**SELECTED EXCERPT**
════════════════

# New Truck



## FlipKing (Jul 25, 2014)

06 Nissan Frontier LE with every bell and whistle. Leather, Sun roof, 4wd, towing, step rails, roof rack, bed extender, premium sound system....92k miles. Drove all the way to Tupelo, MS to buy it. Now all I have to do is talk myself into taking it on the hunting club.....


----------



## Razor Blade (Jul 25, 2014)

That's a good looking truck flip. Don't be afraid to use it , just don't abuse it. Scott


----------



## sea trout (Jul 25, 2014)

my personal opinion would be to put some mud grips on that truck and drive it around the club with the sun roof open and the premium sound system turned up and you will have the most perfect truck in the world!!!!

That is an awesome luggage rack too! Looks like it does the job with a handsome low profile look!!

Nice truck!!!!!!!!!!!!!!!


----------



## 01Foreman400 (Jul 25, 2014)

Very nice!  I'd at least wait until the tire shine wears off before taking it to the hunting club.


----------



## wvdawg (Jul 25, 2014)

Looks like somebody took real good care of it!
Congratulations on your new truck!


----------



## riskyb (Jul 25, 2014)

nice truck bud


----------



## FlipKing (Jul 27, 2014)

Thanks guys, It'll go to the club, just might take a year or so before I take on any skinny trails. Lol I'm excited to try out the 4wd and get a little mud on the tires. Tires are brand new, so hard to justify replacing them already haha. She's a beauty for sure!


----------



## bigelow (Jul 27, 2014)

Get that thing dirty.


----------



## joe wiechec (Jul 29, 2014)

Nothing like a trip down Westlake rd. after a rain storm.


----------



## mattech (Jul 30, 2014)

════════════════

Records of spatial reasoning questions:
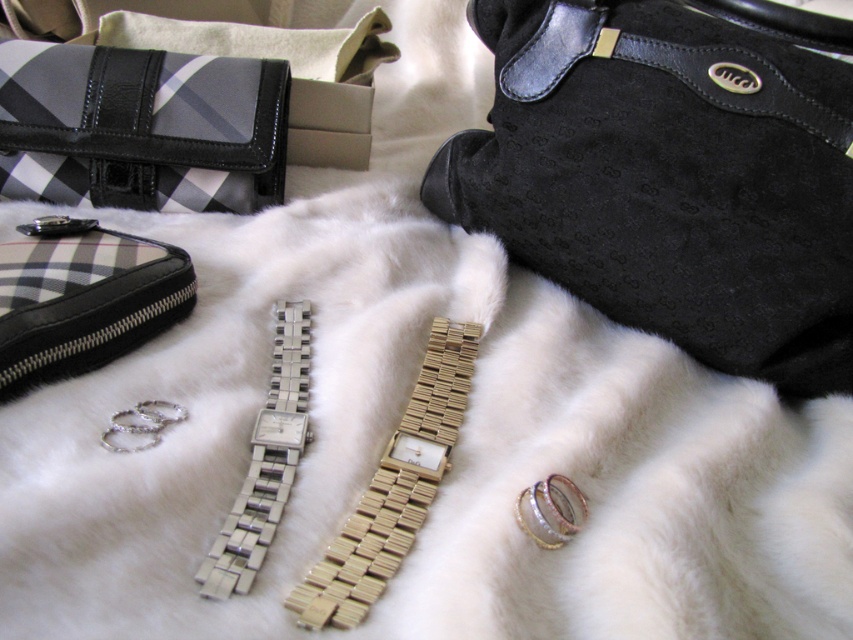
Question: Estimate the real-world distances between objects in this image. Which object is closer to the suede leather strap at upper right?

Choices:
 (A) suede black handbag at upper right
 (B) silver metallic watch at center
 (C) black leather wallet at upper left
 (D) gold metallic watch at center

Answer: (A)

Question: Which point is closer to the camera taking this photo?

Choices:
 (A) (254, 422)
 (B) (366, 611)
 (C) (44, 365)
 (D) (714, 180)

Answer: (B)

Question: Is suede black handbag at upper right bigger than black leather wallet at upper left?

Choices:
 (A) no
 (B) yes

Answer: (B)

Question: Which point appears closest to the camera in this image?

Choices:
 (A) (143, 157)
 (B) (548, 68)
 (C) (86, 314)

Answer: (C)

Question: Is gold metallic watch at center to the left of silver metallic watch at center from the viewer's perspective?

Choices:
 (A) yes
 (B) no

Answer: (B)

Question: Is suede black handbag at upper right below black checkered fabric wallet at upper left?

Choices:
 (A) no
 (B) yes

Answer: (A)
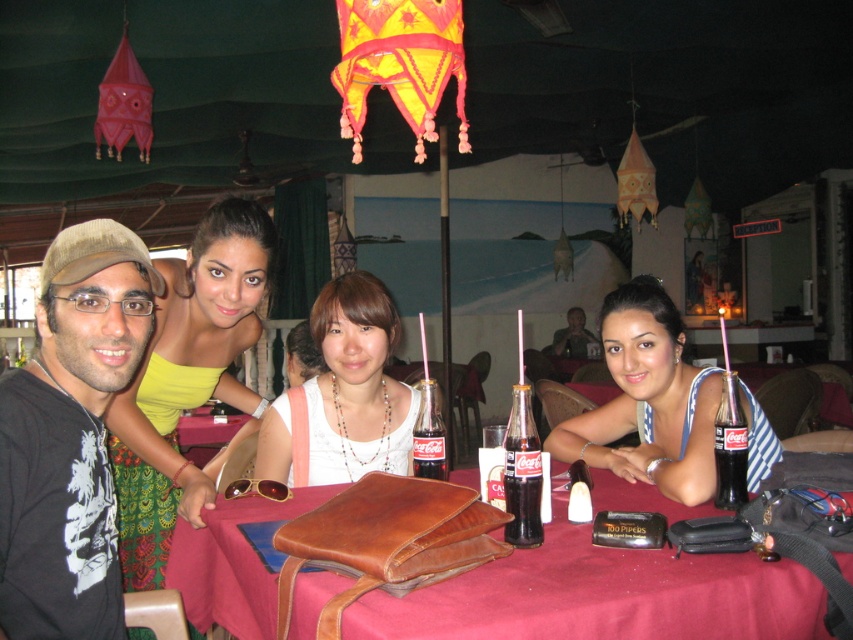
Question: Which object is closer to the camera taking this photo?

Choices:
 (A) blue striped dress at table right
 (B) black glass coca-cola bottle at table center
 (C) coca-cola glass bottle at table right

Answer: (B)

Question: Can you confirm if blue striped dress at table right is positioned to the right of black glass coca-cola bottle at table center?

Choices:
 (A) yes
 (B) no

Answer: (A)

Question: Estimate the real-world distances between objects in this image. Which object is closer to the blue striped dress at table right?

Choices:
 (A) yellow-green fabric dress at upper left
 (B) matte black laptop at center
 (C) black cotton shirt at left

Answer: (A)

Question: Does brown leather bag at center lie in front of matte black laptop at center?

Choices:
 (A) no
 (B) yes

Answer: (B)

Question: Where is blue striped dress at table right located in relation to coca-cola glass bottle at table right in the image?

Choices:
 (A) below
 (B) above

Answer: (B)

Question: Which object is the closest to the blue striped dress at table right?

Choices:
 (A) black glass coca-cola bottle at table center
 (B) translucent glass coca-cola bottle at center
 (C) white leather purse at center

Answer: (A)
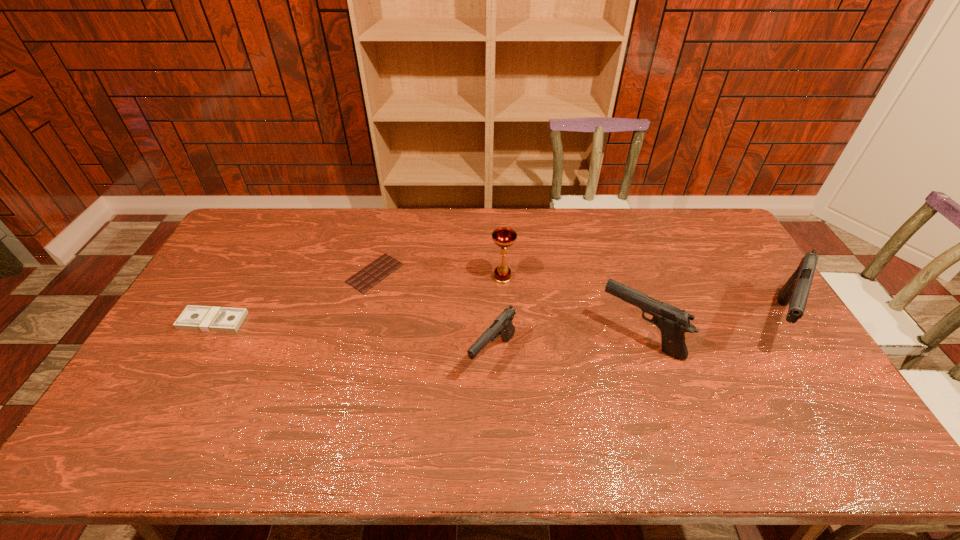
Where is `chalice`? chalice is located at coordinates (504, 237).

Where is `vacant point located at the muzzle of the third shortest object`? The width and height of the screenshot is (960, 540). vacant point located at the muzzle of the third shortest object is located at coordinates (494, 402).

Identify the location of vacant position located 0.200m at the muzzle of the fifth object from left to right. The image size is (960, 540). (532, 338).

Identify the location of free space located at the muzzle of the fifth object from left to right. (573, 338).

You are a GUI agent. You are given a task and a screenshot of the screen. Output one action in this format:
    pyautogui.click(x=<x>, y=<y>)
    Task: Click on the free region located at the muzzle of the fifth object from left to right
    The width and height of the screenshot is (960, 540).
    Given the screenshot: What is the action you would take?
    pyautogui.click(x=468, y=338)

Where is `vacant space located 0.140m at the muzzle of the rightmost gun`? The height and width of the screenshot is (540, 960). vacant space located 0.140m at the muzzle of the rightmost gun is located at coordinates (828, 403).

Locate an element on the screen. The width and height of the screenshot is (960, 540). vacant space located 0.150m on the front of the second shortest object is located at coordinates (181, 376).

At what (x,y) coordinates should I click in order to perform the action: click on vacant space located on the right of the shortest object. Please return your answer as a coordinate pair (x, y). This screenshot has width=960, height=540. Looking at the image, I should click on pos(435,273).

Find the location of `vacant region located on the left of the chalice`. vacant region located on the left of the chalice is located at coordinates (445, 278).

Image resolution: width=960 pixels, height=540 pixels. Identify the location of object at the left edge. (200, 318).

════════════════

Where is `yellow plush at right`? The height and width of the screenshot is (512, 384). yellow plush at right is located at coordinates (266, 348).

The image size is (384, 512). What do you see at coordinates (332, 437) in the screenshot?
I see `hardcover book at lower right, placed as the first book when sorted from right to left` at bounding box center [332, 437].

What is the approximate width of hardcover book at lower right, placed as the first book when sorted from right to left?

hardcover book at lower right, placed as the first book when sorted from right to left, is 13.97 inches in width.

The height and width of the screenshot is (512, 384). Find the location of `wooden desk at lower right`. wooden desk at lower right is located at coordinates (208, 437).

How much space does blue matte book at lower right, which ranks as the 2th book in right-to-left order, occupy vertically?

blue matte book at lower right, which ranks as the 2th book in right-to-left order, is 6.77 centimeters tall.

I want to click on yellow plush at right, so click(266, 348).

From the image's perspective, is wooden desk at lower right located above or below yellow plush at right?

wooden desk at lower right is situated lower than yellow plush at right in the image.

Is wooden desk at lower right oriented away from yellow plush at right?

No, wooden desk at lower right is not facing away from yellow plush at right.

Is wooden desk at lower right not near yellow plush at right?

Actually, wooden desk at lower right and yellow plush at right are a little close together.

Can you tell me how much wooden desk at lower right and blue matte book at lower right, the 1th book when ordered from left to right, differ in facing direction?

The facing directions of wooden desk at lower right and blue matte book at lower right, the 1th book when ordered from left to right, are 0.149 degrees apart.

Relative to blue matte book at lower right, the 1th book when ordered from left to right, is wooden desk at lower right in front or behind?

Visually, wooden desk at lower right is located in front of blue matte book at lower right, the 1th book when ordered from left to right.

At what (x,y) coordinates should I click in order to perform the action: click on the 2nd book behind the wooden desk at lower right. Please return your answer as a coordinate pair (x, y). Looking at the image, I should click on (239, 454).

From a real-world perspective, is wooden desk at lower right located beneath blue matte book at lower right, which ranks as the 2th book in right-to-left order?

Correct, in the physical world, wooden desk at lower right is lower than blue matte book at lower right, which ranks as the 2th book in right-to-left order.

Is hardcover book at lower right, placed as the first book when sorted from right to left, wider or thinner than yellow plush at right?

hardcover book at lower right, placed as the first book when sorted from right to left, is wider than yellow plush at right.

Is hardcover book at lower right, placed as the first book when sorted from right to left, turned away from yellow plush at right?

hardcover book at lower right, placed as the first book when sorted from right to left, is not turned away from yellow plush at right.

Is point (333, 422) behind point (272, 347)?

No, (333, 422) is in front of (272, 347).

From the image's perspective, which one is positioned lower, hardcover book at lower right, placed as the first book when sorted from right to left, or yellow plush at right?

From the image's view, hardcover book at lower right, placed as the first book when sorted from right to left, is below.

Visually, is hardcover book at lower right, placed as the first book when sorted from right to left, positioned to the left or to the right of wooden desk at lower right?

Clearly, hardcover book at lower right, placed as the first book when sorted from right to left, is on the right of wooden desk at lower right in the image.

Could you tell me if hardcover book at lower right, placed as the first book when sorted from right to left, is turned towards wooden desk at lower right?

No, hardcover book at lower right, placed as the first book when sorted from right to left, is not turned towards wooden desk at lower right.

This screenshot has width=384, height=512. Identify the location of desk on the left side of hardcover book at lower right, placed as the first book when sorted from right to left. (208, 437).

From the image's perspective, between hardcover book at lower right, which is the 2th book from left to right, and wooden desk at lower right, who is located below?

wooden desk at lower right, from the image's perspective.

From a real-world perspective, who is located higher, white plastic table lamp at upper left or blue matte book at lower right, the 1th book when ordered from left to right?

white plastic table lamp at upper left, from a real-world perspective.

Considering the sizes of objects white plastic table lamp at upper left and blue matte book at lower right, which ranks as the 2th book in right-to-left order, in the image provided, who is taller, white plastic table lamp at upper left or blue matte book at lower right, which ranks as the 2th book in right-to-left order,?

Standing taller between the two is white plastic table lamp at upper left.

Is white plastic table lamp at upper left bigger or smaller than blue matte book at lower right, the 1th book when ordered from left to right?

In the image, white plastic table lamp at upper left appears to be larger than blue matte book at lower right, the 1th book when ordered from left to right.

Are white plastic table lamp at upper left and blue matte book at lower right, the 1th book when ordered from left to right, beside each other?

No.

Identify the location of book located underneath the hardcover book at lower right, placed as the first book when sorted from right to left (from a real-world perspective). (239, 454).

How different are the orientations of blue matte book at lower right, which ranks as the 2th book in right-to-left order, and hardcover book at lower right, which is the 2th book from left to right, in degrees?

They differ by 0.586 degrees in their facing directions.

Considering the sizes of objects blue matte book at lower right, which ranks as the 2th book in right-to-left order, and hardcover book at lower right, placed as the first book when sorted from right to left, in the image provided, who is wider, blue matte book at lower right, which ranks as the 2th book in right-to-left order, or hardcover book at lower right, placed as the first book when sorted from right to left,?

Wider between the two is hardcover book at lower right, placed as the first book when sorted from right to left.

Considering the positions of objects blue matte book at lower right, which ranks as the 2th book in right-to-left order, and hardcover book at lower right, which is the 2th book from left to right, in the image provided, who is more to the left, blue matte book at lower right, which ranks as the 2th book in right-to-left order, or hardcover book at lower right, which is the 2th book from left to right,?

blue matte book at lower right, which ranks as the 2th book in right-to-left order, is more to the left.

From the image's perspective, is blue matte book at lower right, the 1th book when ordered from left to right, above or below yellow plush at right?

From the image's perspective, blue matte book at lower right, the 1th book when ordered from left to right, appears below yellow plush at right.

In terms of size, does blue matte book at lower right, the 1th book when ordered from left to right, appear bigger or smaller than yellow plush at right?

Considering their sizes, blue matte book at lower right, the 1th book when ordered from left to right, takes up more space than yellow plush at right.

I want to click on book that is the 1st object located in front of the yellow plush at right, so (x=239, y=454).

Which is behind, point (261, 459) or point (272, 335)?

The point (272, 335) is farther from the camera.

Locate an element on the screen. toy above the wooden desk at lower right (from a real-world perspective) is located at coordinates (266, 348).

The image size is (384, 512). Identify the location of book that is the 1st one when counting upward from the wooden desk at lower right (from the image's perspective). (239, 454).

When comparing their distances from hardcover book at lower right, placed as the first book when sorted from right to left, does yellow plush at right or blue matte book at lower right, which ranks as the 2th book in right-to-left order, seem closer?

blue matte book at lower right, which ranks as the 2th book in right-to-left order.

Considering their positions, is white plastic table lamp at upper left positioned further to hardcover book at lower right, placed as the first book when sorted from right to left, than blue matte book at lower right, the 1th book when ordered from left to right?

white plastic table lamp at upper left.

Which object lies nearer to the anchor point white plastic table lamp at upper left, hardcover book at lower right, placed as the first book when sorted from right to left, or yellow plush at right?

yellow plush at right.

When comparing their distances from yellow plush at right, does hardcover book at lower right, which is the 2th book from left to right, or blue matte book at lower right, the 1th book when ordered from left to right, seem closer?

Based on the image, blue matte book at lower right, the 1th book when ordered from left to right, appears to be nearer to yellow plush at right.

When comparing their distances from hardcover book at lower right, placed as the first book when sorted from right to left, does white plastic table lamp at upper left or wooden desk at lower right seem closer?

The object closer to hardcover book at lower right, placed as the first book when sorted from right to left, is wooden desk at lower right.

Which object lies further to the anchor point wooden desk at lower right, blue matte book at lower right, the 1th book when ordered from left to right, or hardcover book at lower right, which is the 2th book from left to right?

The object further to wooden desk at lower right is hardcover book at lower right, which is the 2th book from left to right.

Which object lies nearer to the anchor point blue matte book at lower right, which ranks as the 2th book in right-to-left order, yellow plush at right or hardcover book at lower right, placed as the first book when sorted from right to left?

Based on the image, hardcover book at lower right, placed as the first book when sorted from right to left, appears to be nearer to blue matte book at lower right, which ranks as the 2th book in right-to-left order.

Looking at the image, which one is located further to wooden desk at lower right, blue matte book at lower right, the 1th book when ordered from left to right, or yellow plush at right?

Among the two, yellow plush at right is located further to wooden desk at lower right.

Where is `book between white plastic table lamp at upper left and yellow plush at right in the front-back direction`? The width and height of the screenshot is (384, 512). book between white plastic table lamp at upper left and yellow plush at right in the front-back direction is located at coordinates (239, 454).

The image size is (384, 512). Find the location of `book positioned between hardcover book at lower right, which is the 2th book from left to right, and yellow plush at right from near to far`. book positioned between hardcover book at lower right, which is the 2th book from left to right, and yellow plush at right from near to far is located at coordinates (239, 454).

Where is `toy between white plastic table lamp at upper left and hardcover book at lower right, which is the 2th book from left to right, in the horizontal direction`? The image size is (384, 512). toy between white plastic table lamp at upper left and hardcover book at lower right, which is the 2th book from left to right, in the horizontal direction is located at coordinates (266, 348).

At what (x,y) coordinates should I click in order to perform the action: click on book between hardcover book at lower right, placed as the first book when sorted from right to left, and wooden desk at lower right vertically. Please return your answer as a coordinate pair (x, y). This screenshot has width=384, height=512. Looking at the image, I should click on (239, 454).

════════════════

**SET OF TASKS**
1 - In the forum thread about the new truck, what town did FlipKing drive to in order to buy the Nissan Frontier?
2 - Write the next part of the forum thread about the new truck, picking up after its final line.

**TASK-BY-TASK ANSWERS**
1 - Tupelo, MS.

2 -
nice, congrats


----------



## Fuzzy D Fellers (Jul 31, 2014)

Nice one I  have been looking for a Nissan or Yota around that year and milage almost imposable to find.


----------



## Chris S. (Jul 31, 2014)

Nice looking truck ,I have an 04 Crewcab and it has been a dependable truck...Thought you should be aware of the fact though that there are some major issues with the radiators/transmissions on '05-'06 models.

http://www.carcomplaints.com/Nissan...or_crack_leaked_fluid_into_transmission.shtml


----------



## moodman (Jul 31, 2014)

Nice truck man, congrats


----------



## walkinboss01 (Aug 2, 2014)

I had a 2004 Nissan and loved mine. Congrats!!


----------



## Echo (Aug 2, 2014)

Looks great!!


----------



## NorthGaBowhunter (Aug 2, 2014)

Nice truck, how far is the walk to the club?? Truck would look good with a big buck in it. J/k  good luck with it.


----------



## NCHillbilly (Aug 4, 2014)

Nice one. I have a 2001 and it's the most dependable truck I've ever owned. It had 220K on it before the was ever a wrench put to the engine.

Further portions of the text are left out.